1. Field of the Invention
The invention relates to spread spectrum communication, particularly with respect to Global Positioning System (GPS) receivers.
2. Description of the Prior Art
The GPS is a navigation system utilizing a plurality of satellites in diverse orbital positions. Each satellite transmits an L-band carrier biphase modulated by a spectrum spreading Pseudo Random Noise (PRN) code identifying the satellite and by a 50 baud navigation data message. In the present day system, the carrier frequency is 1575.42 MHz and the PRN code has a clock rate of 1.023 MHz and a code length of 1023 bits. The code repeats the predefined sequence thereof once each millisecond (1 Khz repetition rate).
In order to receive the GPS signal structure, a GPS receiver generates an exact duplicate of the spreading code and aligns it in time to the receive code using correlation techniques. The receiver thus removes the spreading code from the carrier (unmodulates the carrier) leaving only the biphase 50 baud data message thereon. The data message is used by the GPS receiving equipment to solve the navigation problem.
Two receiver architectures are generally utilized for GPS; viz, the Long Loop receiver and the Delay Lock Loop (DLL) receiver. These two GPS receiver architectures utilize different methods in maintaining the PRN code in time alignment. In the DLL receiver, the code is maintained aligned by a tracking loop. The tracking loop delays and advances the code in time and generates decisions as to where the best alignment occurs. The Delay Lock Loop must operate continuously and is subject to acquisition anomalies and mistracking caused by noise. The implementation of a code tracking DLL is complex and expensive and requires both digital hardware and software.

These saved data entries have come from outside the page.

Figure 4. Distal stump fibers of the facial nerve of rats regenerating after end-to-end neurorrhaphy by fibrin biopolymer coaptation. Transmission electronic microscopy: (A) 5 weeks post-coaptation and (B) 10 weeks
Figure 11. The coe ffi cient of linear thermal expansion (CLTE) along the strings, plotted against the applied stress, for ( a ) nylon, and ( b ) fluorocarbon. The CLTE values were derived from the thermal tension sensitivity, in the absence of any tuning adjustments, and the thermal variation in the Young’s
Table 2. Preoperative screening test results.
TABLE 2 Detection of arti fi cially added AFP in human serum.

The Long Loop Receiver does not require a tracking loop to maintain the code aligned. The Long Loop Receiver phase locks the oscillators thereof to the received carrier and utilizes the oscillators to generate the local PRN code. Since the receiver oscillators are phase locked to the received carrier, they are phase coherent with respect to the satellite transmitter oscillators that generated the transmitted PRN code. Thus, the locally generated PRN code will not drift relative to the received code and therefore no tracking loop is required.

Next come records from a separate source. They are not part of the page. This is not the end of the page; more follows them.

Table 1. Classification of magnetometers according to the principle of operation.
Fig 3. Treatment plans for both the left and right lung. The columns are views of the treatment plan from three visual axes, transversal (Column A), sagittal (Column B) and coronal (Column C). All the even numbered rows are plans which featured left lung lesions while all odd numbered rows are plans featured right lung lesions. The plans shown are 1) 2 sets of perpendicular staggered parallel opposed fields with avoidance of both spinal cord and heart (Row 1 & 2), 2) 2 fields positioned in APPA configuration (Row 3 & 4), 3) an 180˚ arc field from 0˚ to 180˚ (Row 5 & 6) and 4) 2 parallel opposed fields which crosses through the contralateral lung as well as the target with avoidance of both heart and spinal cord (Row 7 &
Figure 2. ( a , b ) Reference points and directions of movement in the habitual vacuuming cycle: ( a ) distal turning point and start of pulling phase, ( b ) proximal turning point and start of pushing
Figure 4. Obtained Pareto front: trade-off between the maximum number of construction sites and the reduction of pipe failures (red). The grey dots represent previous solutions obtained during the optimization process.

Although the Long Loop Receiver satisfies the desideratum of eliminating the requirement for a code tracking loop, it suffers from a problem associated with such receivers. The sum of the local oscillator frequencies is always equal to the frequency of the receive signal. This locally generated receive frequency tends to leak into the input of the receiver and be down converted through the intermediate frequency (IF) stages. Frequently, a Long Loop Receiver will suffer from false lock-ups where it locks to itself. Poor sensitivity is another symptom of internal leakage. In order to attempt to obviate the leakage problem, critical designs with respect to shielding and physical placement of the receiver components must be utilized. Thus, when Long Loop Receivers are implemented, a large number of carefully packaged shielded enclosures are required to achieve sufficient isolation. For this reason, GPS receivers generally are constructed utilizing Delay Lock Loop techniques with the attendant disadvantages discussed above.
Present day GPS receivers frequently utilize digital data processing after the receiver IF sections for performing phase detection and loop error signal generation to maintain the receiver aligned to the incoming code. Typically, the input signals to the digital section of such receivers are in the megahertz range requiring critical and expensive high speed digital circuitry.